## Complete the following:
1. In the excerpt on libraries, repeat the passage starting at "Library of Congress" and ending at "of the ARL.".
2. According to the excerpt on libraries, who wrote the post "If Libraries Had Shareholders"?
3. For each statement, say whether the excerpt on libraries supports it. Answer yes or no and quote the words from the excerpt that decide it.
(a) The post appeared on the O'Reilly Radar.
(b) The quoted results pass judgment on the information specialists who staff libraries.
(c) The reference query figures cover 1995 through 2004.

## Text excerpt:
*****
Total Academic Circulation 1995-2003

Total Reference Queries 1995-2003

Library of Congress Reading Room Visits FY 1996 to FY 2004

The O'Reilly Radar (yes that O'Reilly) has a challenging post here called "If Libraries Had Shareholders" authored by Peter Brantley, director of the Digital Library Federation which represents some interests of the ARL.
I like his final question:
"These are fascinating results. They do not reflect on the total value of libraries, and they surely do not pass judgment on the highly skilled information specialists that staff them. They do suggest that something momentous has changed in the fundamental environment that libraries operate within. And one has to think: if libraries had shareholders, would they, like newspapers, be in the midst of a gut-wrenching, brake-screeching exercise in redefinition?"
I suspect that having a powerful answer to this query will be real important in the next few years.
*****
## Information shown:
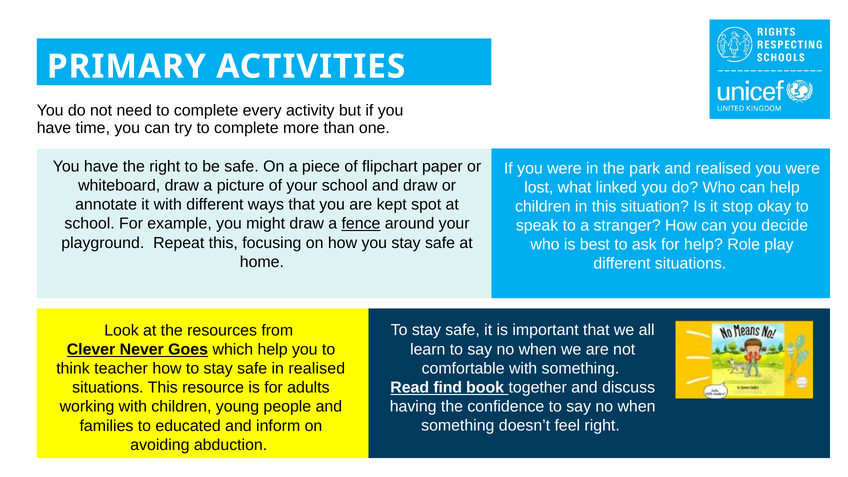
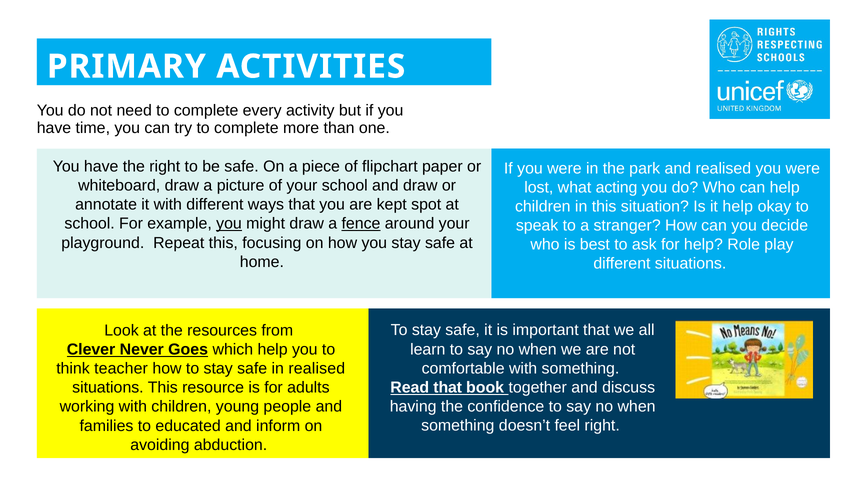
linked: linked -> acting
it stop: stop -> help
you at (229, 224) underline: none -> present
Read find: find -> that
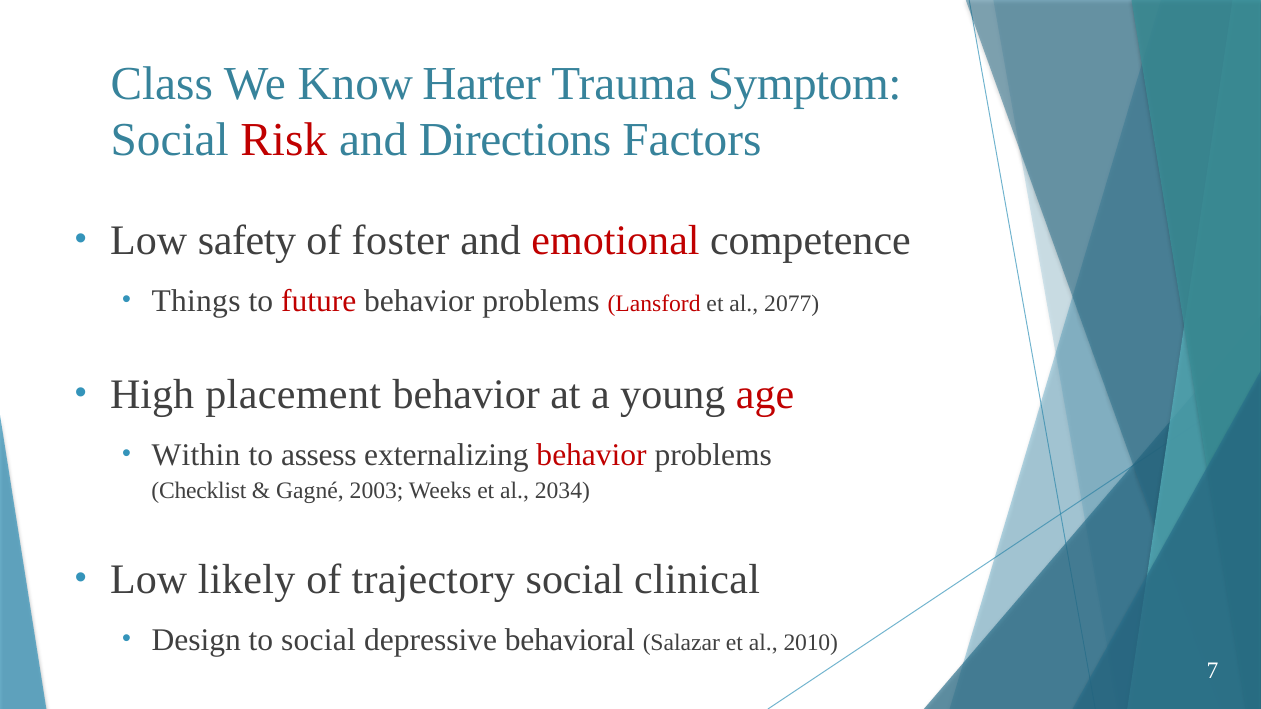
*****
## Answers for the exercise:
1.
Library of Congress Reading Room Visits FY 1996 to FY 2004

The O'Reilly Radar (yes that O'Reilly) has a challenging post here called "If Libraries Had Shareholders" authored by Peter Brantley, director of the Digital Library Federation which represents some interests of the ARL.

2. Peter Brantley, director of the Digital Library Federation.

3.
(a) Yes: "The O'Reilly Radar (yes that O'Reilly) has a challenging post here"
(b) No: "they surely do not pass judgment on the highly skilled information specialists that staff them"
(c) No: "Total Reference Queries 1995-2003"